[Lesetext]:
========
Mehr Metaller im Warnstreik als erwartet

Etwa 10 000 IG Metaller haben gestern vor der dritten Verhandlungsrunde in Mülheim den Druck auf die Arbeitgeber erhöht. Erstmals stiegen auch die Essener in den laufenden Arbeitskampf in der Metall- und Elektroindustrie ein. Über 700 Beschäftigte aus 21 Essener Betrieben legten die Arbeit nieder und zogen mit Kollegen aus ganz NRW durch die Mülheimer Innenstadt. Aus Essen waren unter anderem Mitarbeiter aus den Unternehmen Kennametal Widia, Atlas Copco und Siemens bei der Großkundgebung am Stadthafen dabei.

Die Essener Gewerkschaft war mit der Streikbeteiligung äußerst zufrieden. „Unsere elf Busse waren gut ausgelastet, hinzu kamen viele Pkw-Fahrer, so dass wir unsere erwartete Teilnehmerzahl von 700 überschritten haben“, zog Gewerkschaftssekretär Alfons Rüther Bilanz.
========
[Einträge aus einem Datensatz]
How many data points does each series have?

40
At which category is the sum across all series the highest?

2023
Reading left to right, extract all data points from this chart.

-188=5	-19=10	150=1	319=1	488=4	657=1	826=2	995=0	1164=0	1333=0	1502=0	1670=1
========
[Aufgabe 1]:
Schreiben Sie aus dem Text über den Warnstreik den Abschnitt ab, der mit „Etwa 10 000“ beginnt und bis „am Stadthafen dabei.“ reicht.
[Aufgabe 2]:
Prüfen Sie anhand des Textes über den Warnstreik, ob die folgenden Aussagen stimmen. Antworten Sie jeweils mit Ja oder Nein und zitieren Sie die entscheidenden Worte wörtlich.
(a) Die Essener beteiligten sich zum ersten Mal am laufenden Arbeitskampf.
(b) Die Beschäftigten zogen durch die Essener Innenstadt.
(c) Die Essener Gewerkschaft blieb unter der erwarteten Teilnehmerzahl.

[Lösung 1]:
Etwa 10 000 IG Metaller haben gestern vor der dritten Verhandlungsrunde in Mülheim den Druck auf die Arbeitgeber erhöht. Erstmals stiegen auch die Essener in den laufenden Arbeitskampf in der Metall- und Elektroindustrie ein. Über 700 Beschäftigte aus 21 Essener Betrieben legten die Arbeit nieder und zogen mit Kollegen aus ganz NRW durch die Mülheimer Innenstadt. Aus Essen waren unter anderem Mitarbeiter aus den Unternehmen Kennametal Widia, Atlas Copco und Siemens bei der Großkundgebung am Stadthafen dabei.

[Lösung 2]:
(a) Ja: „Erstmals stiegen auch die Essener in den laufenden Arbeitskampf in der Metall- und Elektroindustrie ein.“
(b) Nein: „zogen mit Kollegen aus ganz NRW durch die Mülheimer Innenstadt“
(c) Nein: „so dass wir unsere erwartete Teilnehmerzahl von 700 überschritten haben“